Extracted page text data
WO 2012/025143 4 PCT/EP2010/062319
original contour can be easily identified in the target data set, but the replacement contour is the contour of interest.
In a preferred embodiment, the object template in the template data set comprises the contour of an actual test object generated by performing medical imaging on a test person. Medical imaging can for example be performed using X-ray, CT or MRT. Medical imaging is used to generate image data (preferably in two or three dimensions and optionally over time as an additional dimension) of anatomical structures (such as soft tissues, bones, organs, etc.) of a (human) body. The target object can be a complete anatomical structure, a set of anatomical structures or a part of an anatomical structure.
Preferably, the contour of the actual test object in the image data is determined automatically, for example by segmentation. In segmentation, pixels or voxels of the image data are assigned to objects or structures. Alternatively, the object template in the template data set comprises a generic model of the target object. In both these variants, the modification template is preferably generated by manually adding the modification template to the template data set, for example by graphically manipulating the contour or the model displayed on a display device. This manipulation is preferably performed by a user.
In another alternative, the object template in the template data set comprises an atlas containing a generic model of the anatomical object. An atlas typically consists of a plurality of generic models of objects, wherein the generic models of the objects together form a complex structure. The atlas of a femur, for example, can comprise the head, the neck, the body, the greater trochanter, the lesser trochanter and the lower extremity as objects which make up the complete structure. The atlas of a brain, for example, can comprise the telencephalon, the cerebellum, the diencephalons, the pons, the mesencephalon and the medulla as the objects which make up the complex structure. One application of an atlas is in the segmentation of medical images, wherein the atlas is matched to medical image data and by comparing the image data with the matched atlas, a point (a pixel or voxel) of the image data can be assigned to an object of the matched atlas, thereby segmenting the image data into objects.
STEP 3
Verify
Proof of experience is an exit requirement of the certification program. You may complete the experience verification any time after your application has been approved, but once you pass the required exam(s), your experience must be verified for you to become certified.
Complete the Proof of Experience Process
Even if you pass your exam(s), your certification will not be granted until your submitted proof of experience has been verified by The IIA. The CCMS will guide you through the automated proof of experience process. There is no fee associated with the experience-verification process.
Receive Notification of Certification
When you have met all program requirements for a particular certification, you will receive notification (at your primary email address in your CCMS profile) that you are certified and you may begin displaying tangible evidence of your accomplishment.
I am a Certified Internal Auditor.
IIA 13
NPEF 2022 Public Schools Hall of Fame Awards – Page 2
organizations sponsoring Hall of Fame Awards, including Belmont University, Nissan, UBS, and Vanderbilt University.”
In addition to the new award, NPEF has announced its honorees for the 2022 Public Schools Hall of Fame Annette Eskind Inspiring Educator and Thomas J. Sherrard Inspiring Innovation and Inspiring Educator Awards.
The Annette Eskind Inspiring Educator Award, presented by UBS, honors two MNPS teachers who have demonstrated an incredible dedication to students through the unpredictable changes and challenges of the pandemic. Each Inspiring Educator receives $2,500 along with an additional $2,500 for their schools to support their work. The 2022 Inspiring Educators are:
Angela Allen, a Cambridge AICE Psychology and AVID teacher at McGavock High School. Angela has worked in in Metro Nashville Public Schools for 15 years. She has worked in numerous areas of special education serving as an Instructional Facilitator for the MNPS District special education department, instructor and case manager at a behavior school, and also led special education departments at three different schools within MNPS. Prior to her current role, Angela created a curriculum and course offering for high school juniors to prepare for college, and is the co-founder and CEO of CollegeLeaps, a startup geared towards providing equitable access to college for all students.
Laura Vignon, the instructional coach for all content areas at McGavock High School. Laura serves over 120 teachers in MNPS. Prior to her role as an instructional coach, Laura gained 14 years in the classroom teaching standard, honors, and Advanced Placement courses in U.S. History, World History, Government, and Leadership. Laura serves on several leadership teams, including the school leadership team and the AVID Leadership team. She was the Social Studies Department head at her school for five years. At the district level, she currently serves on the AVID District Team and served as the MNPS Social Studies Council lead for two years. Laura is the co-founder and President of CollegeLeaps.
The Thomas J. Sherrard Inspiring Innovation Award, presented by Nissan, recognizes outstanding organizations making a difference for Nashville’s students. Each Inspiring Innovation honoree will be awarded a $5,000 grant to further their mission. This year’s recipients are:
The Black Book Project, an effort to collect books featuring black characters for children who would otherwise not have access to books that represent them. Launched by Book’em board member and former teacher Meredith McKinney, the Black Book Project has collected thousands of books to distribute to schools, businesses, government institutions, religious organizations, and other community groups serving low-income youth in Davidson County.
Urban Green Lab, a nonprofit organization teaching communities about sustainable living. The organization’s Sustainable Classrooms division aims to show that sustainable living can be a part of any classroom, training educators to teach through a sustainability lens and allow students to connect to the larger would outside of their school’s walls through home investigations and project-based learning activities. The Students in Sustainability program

Required work
Give the data again in full, keeping every line as it was.

Finished exercise
WO 2012/025143 4 PCT/EP2010/062319
original contour can be easily identified in the target data set, but the replacement contour is the contour of interest.
In a preferred embodiment, the object template in the template data set comprises the contour of an actual test object generated by performing medical imaging on a test person. Medical imaging can for example be performed using X-ray, CT or MRT. Medical imaging is used to generate image data (preferably in two or three dimensions and optionally over time as an additional dimension) of anatomical structures (such as soft tissues, bones, organs, etc.) of a (human) body. The target object can be a complete anatomical structure, a set of anatomical structures or a part of an anatomical structure.
Preferably, the contour of the actual test object in the image data is determined automatically, for example by segmentation. In segmentation, pixels or voxels of the image data are assigned to objects or structures. Alternatively, the object template in the template data set comprises a generic model of the target object. In both these variants, the modification template is preferably generated by manually adding the modification template to the template data set, for example by graphically manipulating the contour or the model displayed on a display device. This manipulation is preferably performed by a user.
In another alternative, the object template in the template data set comprises an atlas containing a generic model of the anatomical object. An atlas typically consists of a plurality of generic models of objects, wherein the generic models of the objects together form a complex structure. The atlas of a femur, for example, can comprise the head, the neck, the body, the greater trochanter, the lesser trochanter and the lower extremity as objects which make up the complete structure. The atlas of a brain, for example, can comprise the telencephalon, the cerebellum, the diencephalons, the pons, the mesencephalon and the medulla as the objects which make up the complex structure. One application of an atlas is in the segmentation of medical images, wherein the atlas is matched to medical image data and by comparing the image data with the matched atlas, a point (a pixel or voxel) of the image data can be assigned to an object of the matched atlas, thereby segmenting the image data into objects.
STEP 3
Verify
Proof of experience is an exit requirement of the certification program. You may complete the experience verification any time after your application has been approved, but once you pass the required exam(s), your experience must be verified for you to become certified.
Complete the Proof of Experience Process
Even if you pass your exam(s), your certification will not be granted until your submitted proof of experience has been verified by The IIA. The CCMS will guide you through the automated proof of experience process. There is no fee associated with the experience-verification process.
Receive Notification of Certification
When you have met all program requirements for a particular certification, you will receive notification (at your primary email address in your CCMS profile) that you are certified and you may begin displaying tangible evidence of your accomplishment.
I am a Certified Internal Auditor.
IIA 13
NPEF 2022 Public Schools Hall of Fame Awards – Page 2
organizations sponsoring Hall of Fame Awards, including Belmont University, Nissan, UBS, and Vanderbilt University.”
In addition to the new award, NPEF has announced its honorees for the 2022 Public Schools Hall of Fame Annette Eskind Inspiring Educator and Thomas J. Sherrard Inspiring Innovation and Inspiring Educator Awards.
The Annette Eskind Inspiring Educator Award, presented by UBS, honors two MNPS teachers who have demonstrated an incredible dedication to students through the unpredictable changes and challenges of the pandemic. Each Inspiring Educator receives $2,500 along with an additional $2,500 for their schools to support their work. The 2022 Inspiring Educators are:
Angela Allen, a Cambridge AICE Psychology and AVID teacher at McGavock High School. Angela has worked in in Metro Nashville Public Schools for 15 years. She has worked in numerous areas of special education serving as an Instructional Facilitator for the MNPS District special education department, instructor and case manager at a behavior school, and also led special education departments at three different schools within MNPS. Prior to her current role, Angela created a curriculum and course offering for high school juniors to prepare for college, and is the co-founder and CEO of CollegeLeaps, a startup geared towards providing equitable access to college for all students.
Laura Vignon, the instructional coach for all content areas at McGavock High School. Laura serves over 120 teachers in MNPS. Prior to her role as an instructional coach, Laura gained 14 years in the classroom teaching standard, honors, and Advanced Placement courses in U.S. History, World History, Government, and Leadership. Laura serves on several leadership teams, including the school leadership team and the AVID Leadership team. She was the Social Studies Department head at her school for five years. At the district level, she currently serves on the AVID District Team and served as the MNPS Social Studies Council lead for two years. Laura is the co-founder and President of CollegeLeaps.
The Thomas J. Sherrard Inspiring Innovation Award, presented by Nissan, recognizes outstanding organizations making a difference for Nashville’s students. Each Inspiring Innovation honoree will be awarded a $5,000 grant to further their mission. This year’s recipients are:
The Black Book Project, an effort to collect books featuring black characters for children who would otherwise not have access to books that represent them. Launched by Book’em board member and former teacher Meredith McKinney, the Black Book Project has collected thousands of books to distribute to schools, businesses, government institutions, religious organizations, and other community groups serving low-income youth in Davidson County.
Urban Green Lab, a nonprofit organization teaching communities about sustainable living. The organization’s Sustainable Classrooms division aims to show that sustainable living can be a part of any classroom, training educators to teach through a sustainability lens and allow students to connect to the larger would outside of their school’s walls through home investigations and project-based learning activities. The Students in Sustainability program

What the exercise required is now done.